Wednesday, November 13, 2019

Rambling Story of Recent Things, and Then it Snowed


 Rufus has such a good kissy face!  I have some photos to share, of recent things. 


We harvested green beans.  Lots and lots of green beans.  My parents came, and we gathered round the bean harvest, and picked all the little beans from their shells so we can save them to plant next year.  The focus of the 2019 summer garden was green beans and sweet potatoes.  I did my best to harvest and eat the beans as they ripened, so by the time the last of the beans were ready to save for seeds, we were glad to take a break from stringing!  If I plant all those seeds next year, we will be covered up in green beans.  


Would you like to admire Turkey?  She's grown into a giant bird, who coos softly, and squeaks loudly for food.  She's a champion pear eater, and sleeps on the top perch with the chickens. 


Brandon and I dressed as our future selves for our Halloween costume this year.  We sprayed our hair white and grey, emphasized our wrinkles, and added age spots.  We also nearly caused a fender bender while taking selfies in the car!


We joked that the best part of going to a party at the age of one hundred and three is that we could wear our most comfortable sweaters and no one thinks it's unacceptable to take a nap during the party! 


Somehow, despite his busy schedule, Brandon managed to squeeze in enough moments to build an addition to our barn.  

 

It's a an extension of the roof line, that perfectly shelters the tractor.  I was happy to move the tractor out of the hay hoop barn, to make room for my hay bales.  Now the tractor is nearer the electricity, which is good in case we need to plug it in to warm up, should we need to use it this winter.  


Wendigo was galloping around and hurt her knee.  Her good knee.  So now she has one bad-ish knee, and one pretty bad knee, and she hobbles.  It's no wonder I tweaked my back trying to lift her into the car for a visit to the vet - she weighed in at one hundred and three pounds!  The vet took scans and said that her hips are a little bad, which probably puts pressure on her knees.

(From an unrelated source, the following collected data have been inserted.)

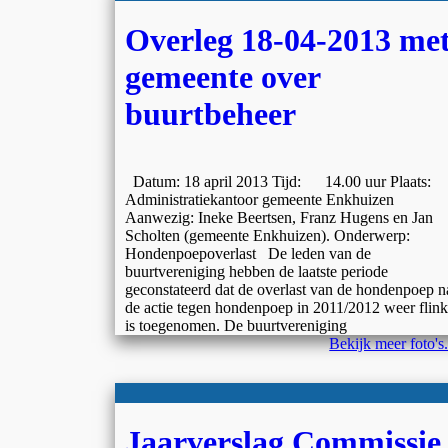
Overleg 18-04-2013 me
gemeente over
buurtbeheer
Datum: 18 april 2013 Tijd: 14.00 uur Plaats:
Administratiekantoor gemeente Enkhuizen
Aanwezig: Ineke Beertsen, Franz Hugens en Jan
Scholten (gemeente Enkhuizen). Onderwerp:
Hondenpoepoverlast De leden van de
buurtvereniging hebben de laatste periode
geconstateerd dat de overlast van de hondenpoep n
de actie tegen hondenpoep in 2011/2012 weer flink
is toegenomen. De buurtvereniging
Bekijk meer foto's.
Jaarverslag Commissie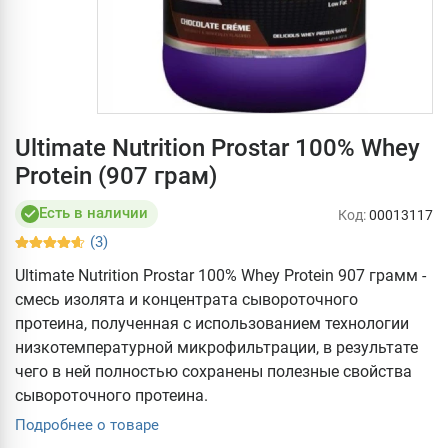
Ultimate Nutrition Prostar 100% Whey
Protein (907 грам)
Есть в наличии
Код:
00013117
(3)
Ultimate Nutrition Prostar 100% Whey Protein 907 грамм -
смесь изолята и концентрата сывороточного
протеина, полученная с использованием технологии
низкотемпературной микрофильтрации, в результате
чего в ней полностью сохранены полезные свойства
сывороточного протеина.
Подробнее о товаре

She likely has tears in her ACL tendons.  Wendigo's only consolation for her limited mobility is that the pain medicine goes down easiest when embedded in hot dogs.  She doesn't mind a twice daily dose of hot dog one bit.    

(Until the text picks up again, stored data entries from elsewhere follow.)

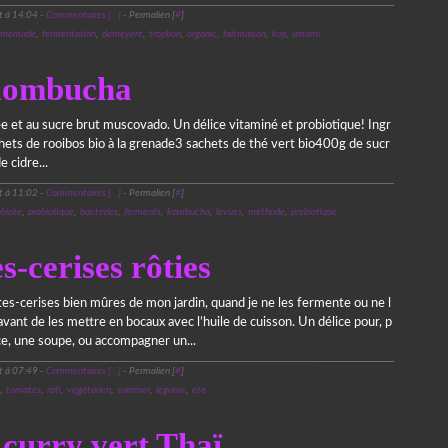
t à 14:04 -
Commentaires [
…
]
- Permalien [
#
]
omemade
,
fermentation
,
demeyere
,
tropbon
,
organic
,
faitmaison
,
koji
,
umami
29 août 2020
ombucha
 et au sucre brut muscovado. Un délice vitaminé et probiotique! Ingr
chets de rooibos bio à la grenade3 sachets de thé vert bio400g de sucr
 cidre...
t à 11:02 -
Commentaires [
…
]
- Permalien [
#
]
biote
,
probiotique
,
bacteries
,
ferments
,
kombucha
,
levues
,
methode
,
prebiotique
29 août 2020
-cerises rôties
es-cerises bien mûres de mon jardin, quand je ne les fermente ou ne l
 avant de les mettre en bocaux avec l’huile de cuisson. Un délice pour, p
uce, une soupe, ou accompagner un...
t à 07:49 -
Commentaires [
…
]
- Permalien [
#
]
,
tomates
,
roti
,
vegetarien
,
summer
,
legume
,
ete
28 août 2020
 curry vert Thaï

The main route away from home was flooded one day last week.  I turned around to try the other route...


and it was flooded too!  It's an odd feeling to be trapped at home, but nice to have an excuse to stay home from work. 


It was past time to harvest the sweet potatoes.  The vines were so pretty all summer, but I was unconvinced there would be real potatoes under the ground.  I was wrong!  


It took me about five digging sessions, but I finally made my way through the entire bed.  I didn't have to dig too deep, as most of the potatoes were in the top layer of loose organic garden soil, and not into the clay subsoil.  Even still, it was a lot of work and I couldn't help but dream of the giant bin of organic sweet potatoes at the grocery, all clean of dirt and harvested by someone else!  Especially when I would carefully excavate a giant whopper of a potato only to turn it over and find that some type of rodent had gnawed all the way through it!  Grrrr!  
 

Even though we shared about a third of the harvest with the voles, the other two thirds make an impressive display on the dining room table.  


My root cellaring book says to cure the potatoes for ten to fourteen days at eighty-five degrees and ninety percent humidity.  Yeah, right.  Who has a sauna fit for potato curing?  To store them after they are cured, the book says they need a relatively warm and dry root cellar, or they do well wrapped in newspaper and stored in an unheated room.   All the potatoes in the bowl have chewed places, or were damaged during harvest.  I've been cleaning them up and baking them.


Brandon prefers that I cut off the chew marks from the voles. So picky!  Ha!  Even uncured, they are delicious.  Maybe they were worth all that effort to dig, after all. 


We did all that stuff, bean harvesting, Halloween partying, barn building, dog toting, flooding, and potato digging, and then it snowed.  Nice.